Predicting dengue outbreaks using approximate entropy algorithm and pattern recognition.

OBJECTIVES

The prediction of dengue outbreaks is a critical concern in many countries. However, the setup of an ideal prediction system requires establishing numerous monitoring stations and performing data analysis, which are costly, time-consuming, and may not achieve the desired results. In this study, we developed a novel method for predicting impending dengue fever outbreaks several weeks prior to their occurrence.

METHODS

By reversing moving approximate entropy algorithm and pattern recognition on time series compiled from the weekly case registry of the Center for Disease Control, Taiwan, 1998-2010, we compared the efficiencies of two patterns for predicting the outbreaks of dengue fever.

RESULTS

The sensitivity of this method is 0.68, and the specificity is 0.54 using Pattern A to make predictions.

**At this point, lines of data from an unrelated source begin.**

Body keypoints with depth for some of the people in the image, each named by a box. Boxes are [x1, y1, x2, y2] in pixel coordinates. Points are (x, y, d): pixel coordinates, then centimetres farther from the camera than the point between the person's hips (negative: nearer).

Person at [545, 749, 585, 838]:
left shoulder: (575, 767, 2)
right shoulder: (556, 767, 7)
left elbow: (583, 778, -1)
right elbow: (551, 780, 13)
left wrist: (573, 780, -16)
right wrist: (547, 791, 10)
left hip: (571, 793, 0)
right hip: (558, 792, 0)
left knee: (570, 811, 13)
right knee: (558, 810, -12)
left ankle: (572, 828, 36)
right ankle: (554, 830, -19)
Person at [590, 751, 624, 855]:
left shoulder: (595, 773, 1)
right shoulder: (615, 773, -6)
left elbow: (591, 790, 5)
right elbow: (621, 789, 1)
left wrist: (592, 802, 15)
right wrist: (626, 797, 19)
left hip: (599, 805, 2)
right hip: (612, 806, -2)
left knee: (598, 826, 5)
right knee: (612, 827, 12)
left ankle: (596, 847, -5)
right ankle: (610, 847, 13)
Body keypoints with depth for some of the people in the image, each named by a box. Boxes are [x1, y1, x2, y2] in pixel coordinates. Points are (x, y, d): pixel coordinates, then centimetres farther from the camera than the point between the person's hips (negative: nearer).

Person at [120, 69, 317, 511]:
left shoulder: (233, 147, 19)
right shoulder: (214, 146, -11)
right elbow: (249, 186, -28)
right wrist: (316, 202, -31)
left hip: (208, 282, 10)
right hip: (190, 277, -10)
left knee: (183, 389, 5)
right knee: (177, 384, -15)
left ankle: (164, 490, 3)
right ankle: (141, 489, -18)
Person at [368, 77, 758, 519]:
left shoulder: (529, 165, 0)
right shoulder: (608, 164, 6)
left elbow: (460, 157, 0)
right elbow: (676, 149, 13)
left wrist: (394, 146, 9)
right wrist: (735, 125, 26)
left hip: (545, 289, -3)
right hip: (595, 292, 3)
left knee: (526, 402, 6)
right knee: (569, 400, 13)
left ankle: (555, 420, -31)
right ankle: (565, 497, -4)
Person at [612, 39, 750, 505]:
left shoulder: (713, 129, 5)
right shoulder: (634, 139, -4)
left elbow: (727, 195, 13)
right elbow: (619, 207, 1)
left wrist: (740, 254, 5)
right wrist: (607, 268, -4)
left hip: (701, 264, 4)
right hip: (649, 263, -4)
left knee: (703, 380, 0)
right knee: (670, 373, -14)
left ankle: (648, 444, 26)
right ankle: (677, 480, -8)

Pattern B had a sensitivity of 0.90 and a specificity of 0.46. Patterns A and B make predictions 3.1 ± 2.2 weeks and 2.9 ± 2.4 weeks before outbreaks, respectively.

CONCLUSIONS

Combined with pattern recognition, reversed moving approximate entropy algorithm on the time series built from weekly case registry is a promising tool for predicting the outbreaks of dengue fever.